Love and feeling are big for Renier. Both Walker Bean books brim with emotion: characters weep, fret, and startle—gulping, gasping, reacting. They sometimes panic. They get on each others’ nerves too, reproving and arguing with one another. They worry for each other. Walker and his cohort, and even the heavies, wear their emotions near the surface, and many scenes are raw with feeling. Even the quietnesses can be supercharged. Take for instance this loaded moment from early on, as Walker, feeling abandoned, starts an angry letter to his beloved Grandpa, but then thinks better of it:
Scenes like these show that Renier values not only the pleasures of drawing but also the vital emotive connection between characters and reader. Some of the relationships in Knights are tumultuous—in fact, testing or reaffirming friendship in the face of severe trials is a large part of what the book is about. The sheer feelingness of Walker Bean is a necessary balance to the baroque plotting and ecstatic drawing. Renier cares about his adventurers, and faithful readers will too.

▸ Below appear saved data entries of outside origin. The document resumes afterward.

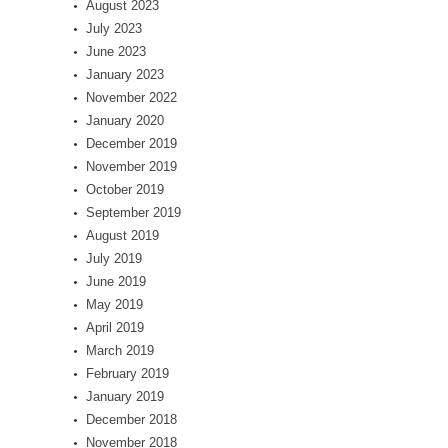
August 2023
July 2023
June 2023
January 2023
November 2022
January 2020
December 2019
November 2019
October 2019
September 2019
August 2019
July 2019
June 2019
May 2019
April 2019
March 2019
February 2019
January 2019
December 2018
November 2018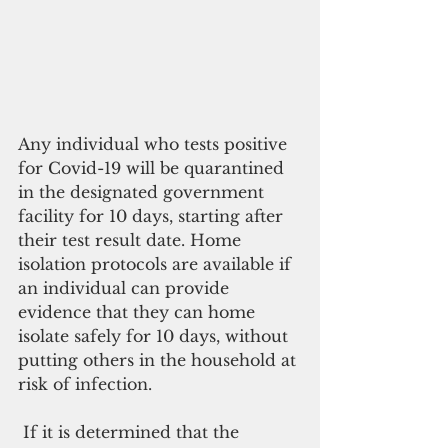
Any individual who tests positive 
for Covid-19 will be quarantined 
in the designated government 
facility for 10 days, starting after 
their test result date. Home 
isolation protocols are available if 
an individual can provide 
evidence that they can home 
isolate safely for 10 days, without 
putting others in the household at 
risk of infection.
 If it is determined that the 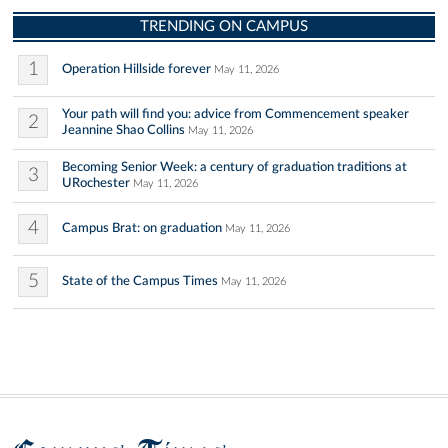
TRENDING ON CAMPUS
1
Operation Hillside forever
May 11, 2026
Your path will find you: advice from Commencement speaker
2
Jeannine Shao Collins
May 11, 2026
Becoming Senior Week: a century of graduation traditions at
3
URochester
May 11, 2026
4
Campus Brat: on graduation
May 11, 2026
5
State of the Campus Times
May 11, 2026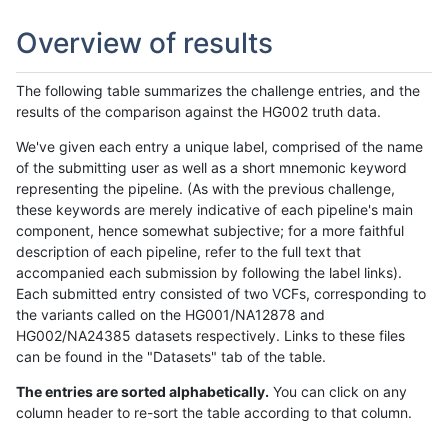
Overview of results
The following table summarizes the challenge entries, and the
results of the comparison against the HG002 truth data.
We've given each entry a unique label, comprised of the name
of the submitting user as well as a short mnemonic keyword
representing the pipeline. (As with the previous challenge,
these keywords are merely indicative of each pipeline's main
component, hence somewhat subjective; for a more faithful
description of each pipeline, refer to the full text that
accompanied each submission by following the label links).
Each submitted entry consisted of two VCFs, corresponding to
the variants called on the HG001/NA12878 and
HG002/NA24385 datasets respectively. Links to these files
can be found in the "Datasets" tab of the table.
The entries are sorted alphabetically.
You can click on any
column header to re-sort the table according to that column.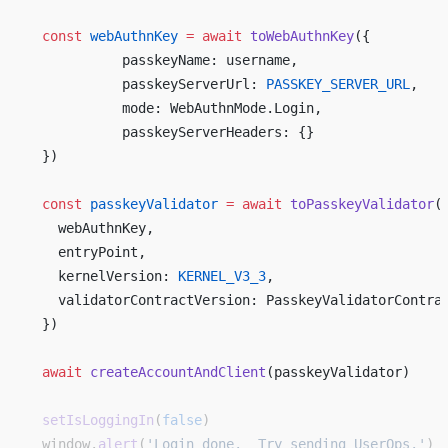
  const
 webAuthnKey
 =
 await
 toWebAuthnKey
({ 
            passkeyName: username, 
            passkeyServerUrl: 
PASSKEY_SERVER_URL
, 
            mode: WebAuthnMode.Login, 
            passkeyServerHeaders: {} 
  }) 
  const
 passkeyValidator
 =
 await
 toPasskeyValidator
(
    webAuthnKey,  
    entryPoint, 
    kernelVersion: 
KERNEL_V3_3
,   
    validatorContractVersion: PasskeyValidatorContra
  })  
  await
 createAccountAndClient
(passkeyValidator)  
  setIsLoggingIn
(
false
)
  window.
alert
(
'Login done.  Try sending UserOps.'
)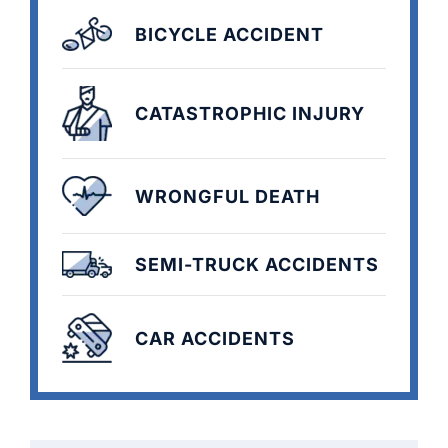
BICYCLE ACCIDENT
CATASTROPHIC INJURY
WRONGFUL DEATH
SEMI-TRUCK ACCIDENTS
CAR ACCIDENTS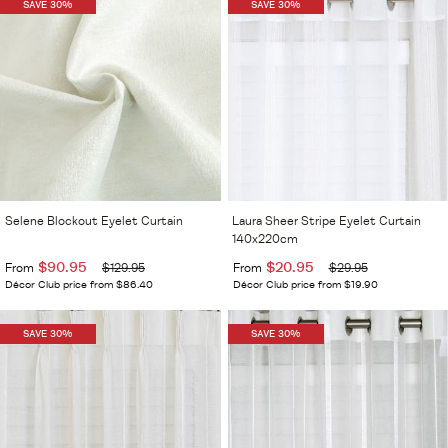
SAVE 30%
SAVE 30%
Selene Blockout Eyelet Curtain
Laura Sheer Stripe Eyelet Curtain
140x220cm
$90.95
$20.95
From
$129.95
From
$29.95
Décor Club price from $86.40
Décor Club price from $19.90
SAVE 30%
SAVE 30%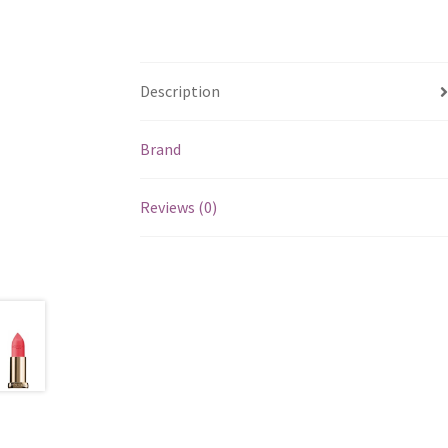
Description
Brand
Reviews (0)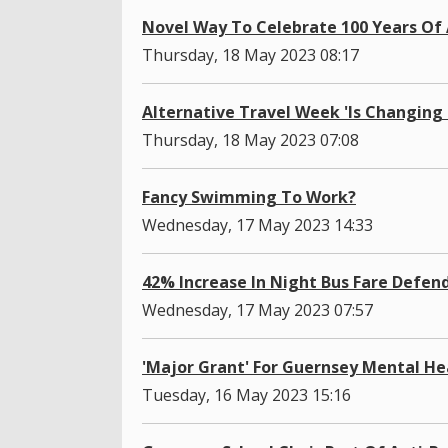
Novel Way To Celebrate 100 Years Of 
Thursday, 18 May 2023 08:17
Alternative Travel Week 'Is Changing
Thursday, 18 May 2023 07:08
Fancy Swimming To Work?
Wednesday, 17 May 2023 14:33
42% Increase In Night Bus Fare Defen
Wednesday, 17 May 2023 07:57
'Major Grant' For Guernsey Mental He
Tuesday, 16 May 2023 15:16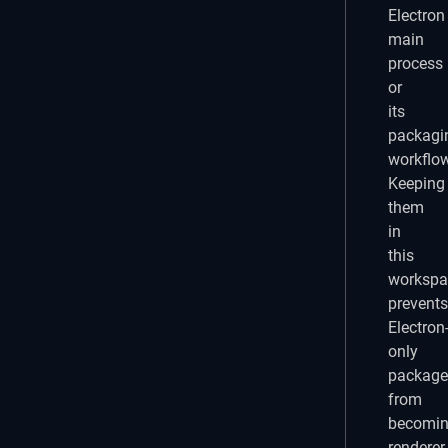
Electron
main
process
or
its
packagi
workflow
Keeping
them
in
this
workspa
prevents
Electron
only
package
from
becomi
renderer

Structure-wise, Renier may be aiming for the kind of unfolding epic that Jeff Smith crafted in Bone. Feels like it. But he isn’t working within the same serial format, one that allowed Smith an unhurried pace, a gradual unspooling and deepening of his imagined world. Nor is Renier publishing with the same momentum as, say, Kazu Kibuishi, whose Amulet series has yielded eight roughly 200-page volumes in a decade. The Walker Bean books are different: jam-packed, overstuffed, sort of obsessive. They bespeak, again, a love of drawing and knotty, puzzle-like storytelling. Renier, I think, loves world-building in a way that can barely be corralled into sensible, well-structured volumes (though he does strive mightily after an overarching structure). His penchant for overstuffing recalls, for me, Mark Siegel et al.’s elaborate 5 Worlds series, except it’s less mediated, more personal: not the result of a carefully managed collaboration that subsumes individual quirks, but the result of one artist running wild. And, you know, I kind of love him for that.
Readers who loved the sheer outrageous overspill of the first Walker Bean will also dig the second. Me, I’ll reread these books and take pleasure in them, again and again. In this age of well-shaped, well-behaved, and precisely marketed graphic novels for children, Walker Bean is exceptionally weird, hence wonderful. My gosh, I hope for a third volume. And more....
First Second Books provided a review copy of this book.